Preparation and characterization of carbon nanotube and zinc oxide nanorod reinforced fish gelatin nanocomposite.

Abstract

This study presents a comprehensive analysis of a novel ternary nanocomposite of carbon nanotube (CNT) and ZnO-nanorod (ZNR) reinforced fish gelatin (FG). The nanocomposite is prepared by solution casting method by varying concentrations of nanofillers (0.00%, 0.20%, 0.25%, and 0.30%), where individual nanofillers are taken in the same concentration, and analyzed by different characterization techniques to comprehend their interaction.
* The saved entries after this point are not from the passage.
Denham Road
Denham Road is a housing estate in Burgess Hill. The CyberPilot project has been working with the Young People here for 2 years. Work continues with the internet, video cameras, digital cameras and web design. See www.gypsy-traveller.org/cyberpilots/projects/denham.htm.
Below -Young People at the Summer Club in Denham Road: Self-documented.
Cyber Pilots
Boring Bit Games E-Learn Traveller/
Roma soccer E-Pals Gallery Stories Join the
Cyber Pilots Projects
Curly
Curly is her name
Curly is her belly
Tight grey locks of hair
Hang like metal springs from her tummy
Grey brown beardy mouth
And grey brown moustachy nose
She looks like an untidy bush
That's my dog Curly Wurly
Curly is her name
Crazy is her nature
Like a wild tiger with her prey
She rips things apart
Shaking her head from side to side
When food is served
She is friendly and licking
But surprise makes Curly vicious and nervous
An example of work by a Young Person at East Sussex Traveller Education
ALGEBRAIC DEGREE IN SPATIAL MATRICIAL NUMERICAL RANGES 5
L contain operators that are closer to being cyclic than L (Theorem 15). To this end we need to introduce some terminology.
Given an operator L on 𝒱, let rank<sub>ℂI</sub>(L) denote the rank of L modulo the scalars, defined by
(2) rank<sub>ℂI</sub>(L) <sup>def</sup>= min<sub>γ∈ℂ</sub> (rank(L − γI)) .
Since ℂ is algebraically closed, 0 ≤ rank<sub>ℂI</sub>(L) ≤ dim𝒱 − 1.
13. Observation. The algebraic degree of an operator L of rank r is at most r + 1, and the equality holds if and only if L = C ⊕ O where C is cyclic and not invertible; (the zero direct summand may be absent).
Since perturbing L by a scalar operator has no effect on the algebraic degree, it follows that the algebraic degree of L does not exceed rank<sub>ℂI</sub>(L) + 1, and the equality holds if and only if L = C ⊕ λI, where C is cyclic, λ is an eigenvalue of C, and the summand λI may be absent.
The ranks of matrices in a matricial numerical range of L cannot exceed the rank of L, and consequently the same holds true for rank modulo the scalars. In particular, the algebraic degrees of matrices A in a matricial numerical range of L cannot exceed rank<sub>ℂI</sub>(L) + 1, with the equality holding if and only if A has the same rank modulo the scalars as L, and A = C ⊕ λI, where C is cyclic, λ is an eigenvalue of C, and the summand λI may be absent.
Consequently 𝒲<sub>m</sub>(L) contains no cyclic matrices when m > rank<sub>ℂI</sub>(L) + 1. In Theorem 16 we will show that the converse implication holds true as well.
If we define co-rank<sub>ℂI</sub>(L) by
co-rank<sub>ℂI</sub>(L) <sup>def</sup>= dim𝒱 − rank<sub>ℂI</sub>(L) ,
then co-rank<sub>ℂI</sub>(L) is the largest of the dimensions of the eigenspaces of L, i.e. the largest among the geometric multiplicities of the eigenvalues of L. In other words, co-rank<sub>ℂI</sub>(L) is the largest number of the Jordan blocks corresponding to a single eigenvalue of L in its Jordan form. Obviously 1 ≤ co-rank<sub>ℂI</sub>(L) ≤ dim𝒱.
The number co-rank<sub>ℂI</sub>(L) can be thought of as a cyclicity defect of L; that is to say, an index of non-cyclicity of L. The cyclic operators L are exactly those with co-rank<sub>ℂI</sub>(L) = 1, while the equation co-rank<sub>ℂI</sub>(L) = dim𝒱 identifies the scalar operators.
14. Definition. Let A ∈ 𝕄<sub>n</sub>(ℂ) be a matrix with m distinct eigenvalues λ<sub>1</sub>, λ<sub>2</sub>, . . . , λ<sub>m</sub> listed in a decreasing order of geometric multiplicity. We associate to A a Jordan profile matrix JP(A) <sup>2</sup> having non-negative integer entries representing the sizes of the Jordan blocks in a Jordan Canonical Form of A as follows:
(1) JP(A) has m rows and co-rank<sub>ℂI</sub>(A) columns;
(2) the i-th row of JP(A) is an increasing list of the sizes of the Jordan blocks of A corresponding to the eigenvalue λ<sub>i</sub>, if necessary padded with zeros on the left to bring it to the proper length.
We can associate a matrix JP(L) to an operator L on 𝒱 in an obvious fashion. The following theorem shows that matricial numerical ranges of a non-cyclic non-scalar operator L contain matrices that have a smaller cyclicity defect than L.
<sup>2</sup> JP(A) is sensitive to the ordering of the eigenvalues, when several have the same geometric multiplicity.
Regarding nanofillers, nearly perfect graphitized CNTs of minimum defects and ZNRs with high degree of crystallinity with an interlayer spacing of 0.233 nm are used and encapsulation of the nanofillers by the FG matrix is observed. The crystallinity is increased with the initial incorporation of nanofillers but interestingly decreases with higher concentrations of them. Amide bands are identified with peak shifting suggesting enhanced interactions between nanofillers and the FG matrix. Similar bands are also observed from the Raman spectra. Successful incorporation of the nanofillers is further confirmed from XPS spectra. An increase in the concentration of nanofiller is seen to have an impact on the thermal stability of the nanocomposites and also causes a shift in the glass transition and melting temperatures by 12 C and 19 C, respectively. Improvement in the mechanical properties is observed where Young’s modulus and ultimate strength are increased by 3.5 and 2.5 times, respectively. By investigating the optical properties bandgaps (Eg) and Urbach energy are determined and no significant change in Eg is observed. The current densityvoltage (JV) characteristics are also studied and observed the temperature effect on the JV relationship. The activation energy is also estimated for the prepared nanocomposite and a significant reduction from 1.96 keV for 0.00% FGCZ to 133.31 eV for 0.30% FGCZ nanocomposite is observed. This study would help to understand the influence of nanofillers in tailoring nanocomposite properties offering opportunities to tune properties and explore applications in next-generation technologies.